#### PROBLEM
Every entry below is to be copied word for word, with its pictures removed.

********

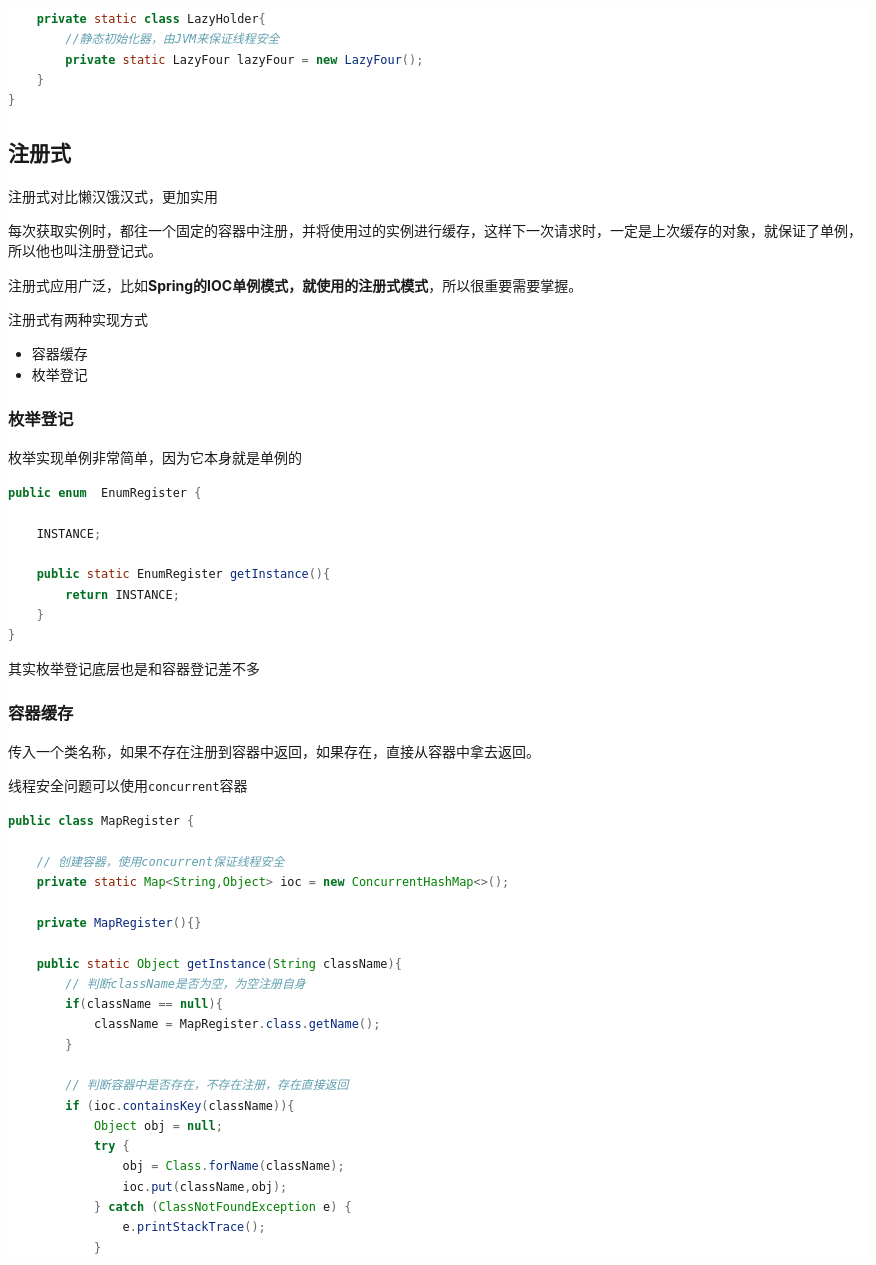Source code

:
 ```java
    private static class LazyHolder{
        //静态初始化器，由JVM来保证线程安全
        private static LazyFour lazyFour = new LazyFour();
    }
}
```



## 注册式

注册式对比懒汉饿汉式，更加实用

每次获取实例时，都往一个固定的容器中注册，并将使用过的实例进行缓存，这样下一次请求时，一定是上次缓存的对象，就保证了单例，所以他也叫注册登记式。

注册式应用广泛，比如**Spring的IOC单例模式，就使用的注册式模式**，所以很重要需要掌握。

注册式有两种实现方式

- 容器缓存
- 枚举登记

### 枚举登记

枚举实现单例非常简单，因为它本身就是单例的

```java
public enum  EnumRegister {

    INSTANCE;

    public static EnumRegister getInstance(){
        return INSTANCE;
    }
}
```

其实枚举登记底层也是和容器登记差不多

### 容器缓存

传入一个类名称，如果不存在注册到容器中返回，如果存在，直接从容器中拿去返回。

线程安全问题可以使用`concurrent`容器

```java
public class MapRegister {

    // 创建容器，使用concurrent保证线程安全
    private static Map<String,Object> ioc = new ConcurrentHashMap<>();

    private MapRegister(){}

    public static Object getInstance(String className){
        // 判断className是否为空，为空注册自身
        if(className == null){
            className = MapRegister.class.getName();
        }

        // 判断容器中是否存在，不存在注册，存在直接返回
        if (ioc.containsKey(className)){
            Object obj = null;
            try {
                obj = Class.forName(className);
                ioc.put(className,obj);
            } catch (ClassNotFoundException e) {
                e.printStackTrace();
            }
```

********

#### SOLUTION BELOW
Source code

:
 ```java
    private static class LazyHolder{
        //静态初始化器，由JVM来保证线程安全
        private static LazyFour lazyFour = new LazyFour();
    }
}
```



## 注册式

注册式对比懒汉饿汉式，更加实用

每次获取实例时，都往一个固定的容器中注册，并将使用过的实例进行缓存，这样下一次请求时，一定是上次缓存的对象，就保证了单例，所以他也叫注册登记式。

注册式应用广泛，比如**Spring的IOC单例模式，就使用的注册式模式**，所以很重要需要掌握。

注册式有两种实现方式

- 容器缓存
- 枚举登记

### 枚举登记

枚举实现单例非常简单，因为它本身就是单例的

```java
public enum  EnumRegister {

    INSTANCE;

    public static EnumRegister getInstance(){
        return INSTANCE;
    }
}
```

其实枚举登记底层也是和容器登记差不多

### 容器缓存

传入一个类名称，如果不存在注册到容器中返回，如果存在，直接从容器中拿去返回。

线程安全问题可以使用`concurrent`容器

```java
public class MapRegister {

    // 创建容器，使用concurrent保证线程安全
    private static Map<String,Object> ioc = new ConcurrentHashMap<>();

    private MapRegister(){}

    public static Object getInstance(String className){
        // 判断className是否为空，为空注册自身
        if(className == null){
            className = MapRegister.class.getName();
        }

        // 判断容器中是否存在，不存在注册，存在直接返回
        if (ioc.containsKey(className)){
            Object obj = null;
            try {
                obj = Class.forName(className);
                ioc.put(className,obj);
            } catch (ClassNotFoundException e) {
                e.printStackTrace();
            }
```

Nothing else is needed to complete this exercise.